今年第3四半期(7〜9月)の実質国内総生産(GDP)は、前四半期比2.9%成長し、7年6ヵ月ぶりの最大伸び率を記録した。政府は、第4四半期に1%の成長を見込んでおり、0.5%以上の成長を遂げれば、年間を通してプラス成長も可能となる。昨年9月のグローバル金融危機直後、マイナス成長を想定していた時に比べれば、はっきりと好転した空気が感じられる。

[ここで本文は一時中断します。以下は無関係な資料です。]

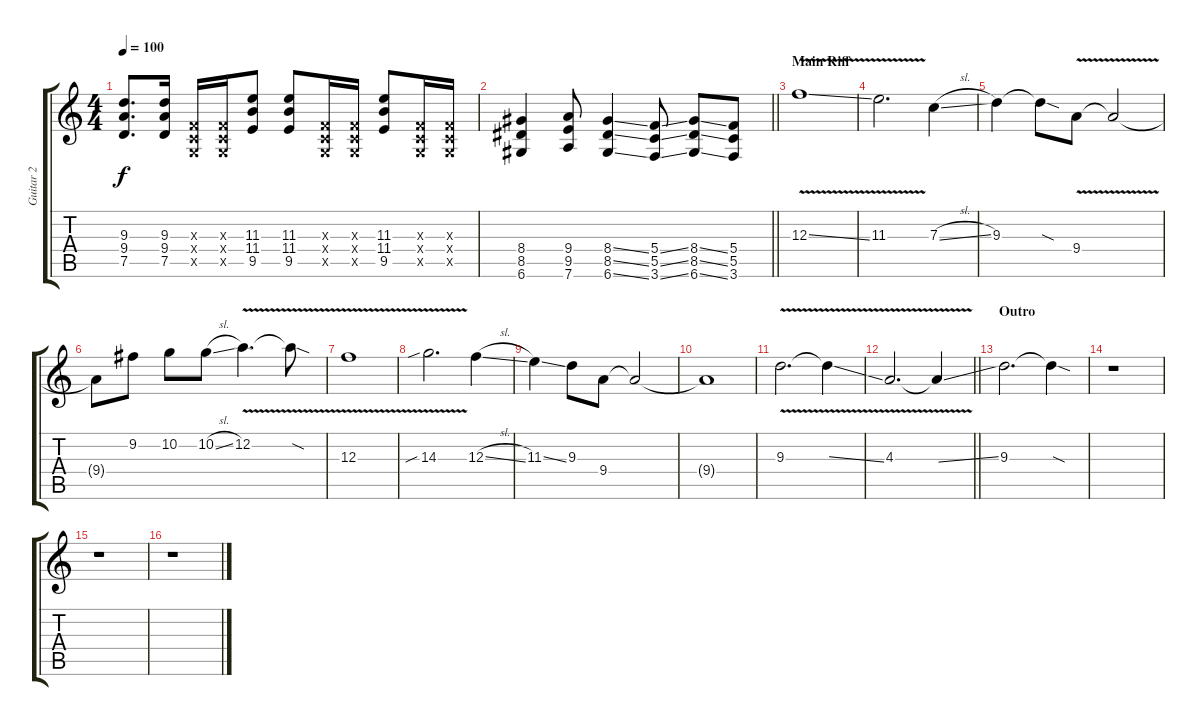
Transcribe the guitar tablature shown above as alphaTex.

\track ("Guitar 2" "Guitar 2") {instrument distortionguitar}
\staff {score tabs}
\tuning (D4 A3 F3 C3 G2 D2) {hide}
\ts (4 4)
\tempo 100
\clef g2
\ks c
(9.3 9.4 7.5).8{d dy f} (9.3 9.4 7.5).16 (0.3{x} 0.4{x} 0.5{x}).16 (0.3{x} 0.4{x} 0.5{x}).16 (11.3 11.4 9.5).8 (11.3 11.4 9.5).8 (0.3{x} 0.4{x} 0.5{x}).16 (0.3{x} 0.4{x} 0.5{x}).16 (11.3 11.4 9.5).8 (0.3{x} 0.4{x} 0.5{x}).16 (0.3{x} 0.4{x} 0.5{x}).16 |
\barLineRight lightlight
(8.4 8.5 6.6).4 (9.4 9.5 7.6).8 (8.4{ss} 8.5{ss} 6.6{ss}).4 (5.4{ss} 5.5{ss} 3.6{ss}).8 (8.4{ss} 8.5{ss} 6.6{ss}).8 (5.4 5.5 3.6).8 |
\section ("" "Main Riff")
12.3{v ss}.1 |
11.3{v}.2{d} 7.3{sl}.4 |
9.3.4 9.3{sod t}.8 9.4{v}.8 9.4{t}.2 |
9.4{t}.8 9.2.8 10.2.8 10.2{sl}.8 12.2{v}.4{d} 12.2{sod t}.8 |
12.3{v}.1 |
14.3{v sib}.2{d} 12.3{sl}.4 |
11.3{ss}.4 9.3.8 9.4.8 9.4{t}.2 |
9.4{t}.1 |
9.3{v}.2{d} 9.3{ss t}.4 |
\barLineRight lightlight
4.3{v}.2{d} 4.3{ss t}.4 |
\section ("" "Outro")
9.3.2{d} 9.3{sod t}.4 |
r.1 |
r.1 |
r.1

しかし、危機脱出のエンジンだった低金利やウォン安、原油安の「3安現象」は終わりつつあり、国内外の環境は依然として油断できない状況だ。設備投資(8.9%増)や民間消費(1.4%増)の回復は、依然として弱い。上半期は、政府支出の拡大が景気を支えしてきたが、支出規模が減少した第3四半期は、政府財政支出のGDP成長への貢献率はマイナス0.1%だった。政府は、年末には来年の財政を前倒し執行するとしているが、それには限界がある。
輸出は、今回を含めた40年間、計5回に渡り、経済危機克服の主役だった。しかし、世界の主要諸国が景気刺激のために財政支出を減らし、輸入への需要が萎縮すれば、我々の輸出は打撃を受けざるを得ない。今月12日、米国では「景気低迷は終わった」という宣言が出たが、回復のテンポは緩やかだろうというのが大方の予測だ。韓国の輸出は、主力の上位5品目の割合が全体の42%を占め、米国やドイツ、中国、日本などの21〜34%に比べて過度に高く、景気が減速すれば衝撃を受けやすい。通貨危機以後、さらに高まった貿易の依存度を下げ、内需拡大策を講じなければならない。
政府の関係者は、「今年の就業者の減少幅を10〜15万人と見ているが、経済状況が好転すれば、10万人以下に抑えることができるだろう」と明らかにした。通貨危機のときとは異なり、企業の破産はそれほど多くなく、ある程度の雇用を維持することができた。しかし、今年の新たな雇用は、希望労働プロジェクトなどの公共部門が中心となっている。9月も、就業者は7万1000人増加したものの、公共部門を除いた民間部門の就業者数はむしろ減少した。雇用低迷の長期化を防ぐためには、民間投資の環境を改善するしかない。
民間部門の自主的投資という下支えがない限り、持続的な景気回復は難しい。企業の果敢かつ先導的な投資や雇用創出への努力が、切に求められる。政府は、製造業やサービス産業が、共に成長を果たすことができるよう、サービス分野における行政規制を画期的に緩和すべきだ。雇用なき成長など、さまざまな要素が重なり、景気回復後も雇用回復は容易ではない。政府は、来年の雇用情勢についても綿密な分析を行い、不安要素を減らすのに全力を上げるべきだ。失業者への再教育を活性化し、求人企業と求職者をより速やかに繋ぐなど、現場密着型のサービスも必要だ。